Congress have reduced the estimate for the ensuing year to six millions of dollars, and the requisitions on the States, for the present, to one-third of that sum. A call for the residue is suspended till the result of the applications for loans shall be known.
The combined fleets have certainly gone to support the siege of Gibraltar. The Dutch has returned to the Texel. According to the preconcerted plan, it was to have proceeded North, after disposing of its convoy, and have reinforced the combined fleet. The disappointment is traced up to the machinations of the Prince of Orange, whose attachment to the enemies of the Republic seems to be fatal to all her exertions. For other particulars taken from foreign gazettes, I refer to those herewith enclosed, and those enclosed to Mr. Ambler.
TO EDMUND RANDOLPH.
Philadelphia, October 29, 1782.
Dear Sir,—
Some intelligence has been received from the frontiers of New York, which revives the apprehensions of further inroads from Canada, and co-operation on the part of the Vermonters. The tenor of Carleton’s letter to General Washington on this subject, and other circumstances, render this article at least extremely doubtful.

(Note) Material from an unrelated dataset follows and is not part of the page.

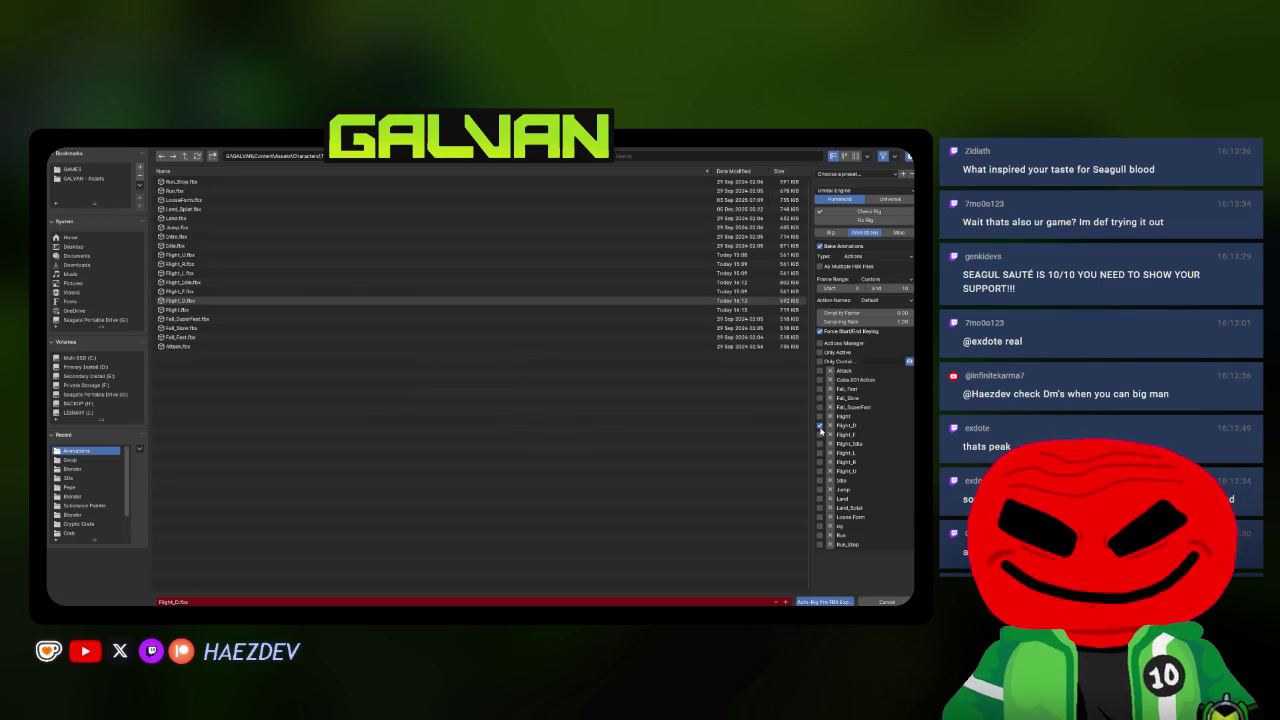
left_click(820, 435)
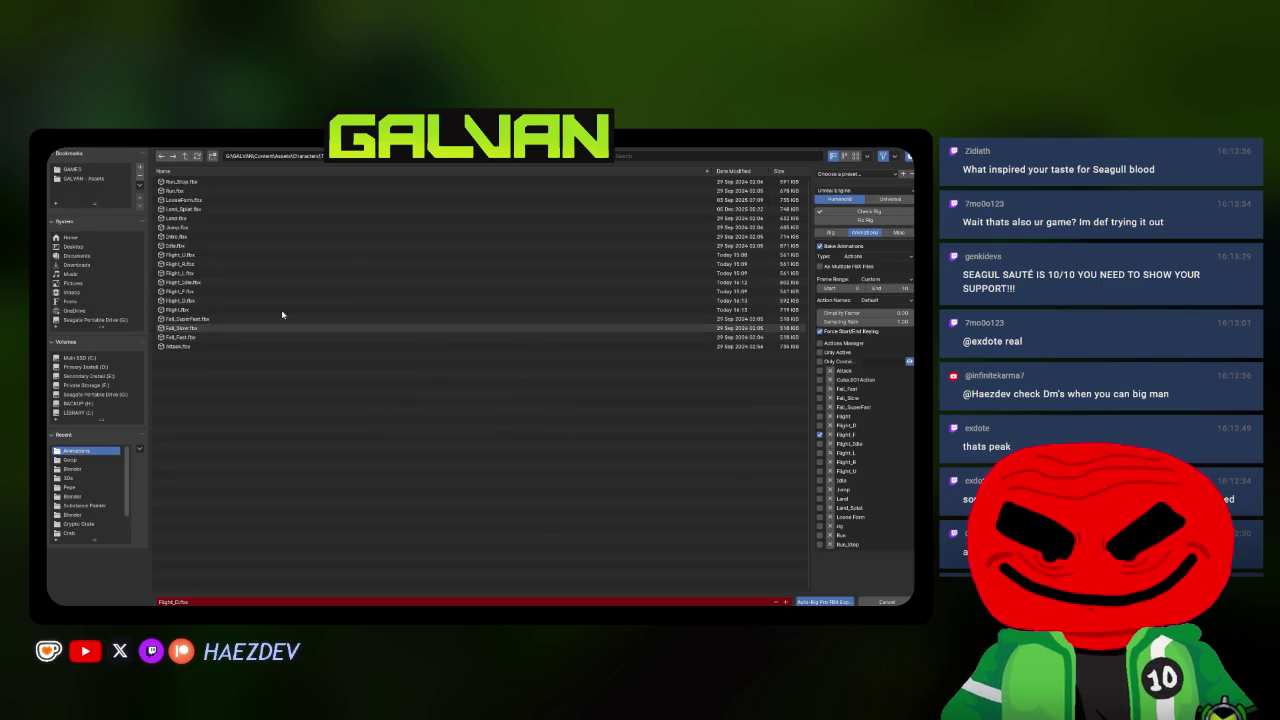
double_click(196, 294)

The British fleet at New York has been busy in preparing for sea, and will probably soon depart from that station. The West Indies most naturally occur as the object of its destination. It is said their preparations have been much expedited by the most direct and undisguised supplies from the people of New Jersey.
Congress have been occupied for several days past with the case of Lippencot, referred to them by General Washington. On one side it was urged, that the disavowal and promises by the British Commander, the abolition of the obnoxious board of refugees, and the general change of circumstances, rendered retaliation unnecessary and inexpedient. On the other side it was contended, that a departure from the resolution so solemnly adopted and repeated by General Washington, with equal solemnity ratified by Congress, would be an indelible blot on our character; that after the confessions on the part of the enemy of the deed complained of, a greater inflexibility on our part would be looked for; that after such confessions, too, the enemy would never suffer the innocent to perish, if we persisted in demanding the guilty; and finally, that if they should suffer it, the blood would be on their heads, not on ours. No definitive resolution has yet passed on the subject. All the intermediate steps have been very properly entered on the secret journals.
General Lincoln has just returned from the army. He has not yet made a report to Congress. He says, I understand, that his visit has had a very salutary operation, but that some pay must be found for the army. Where it is to be found, God knows. The state of the public finances has already compelled the Superintendant to give a discharge to the former contractors, and to accept of a new contract, by which thirty per cent. is added to the price of a ration in consideration of credit for three months. He has, on this occasion, written a pressing exhortation to the States, which, I suppose, is accessible to you.
Mr. Carroll moved, yesterday, a resolution for accepting the territorial cession of New York. It stands the order for to-day. I regret much, on this occasion, the absence of Mr. Jones.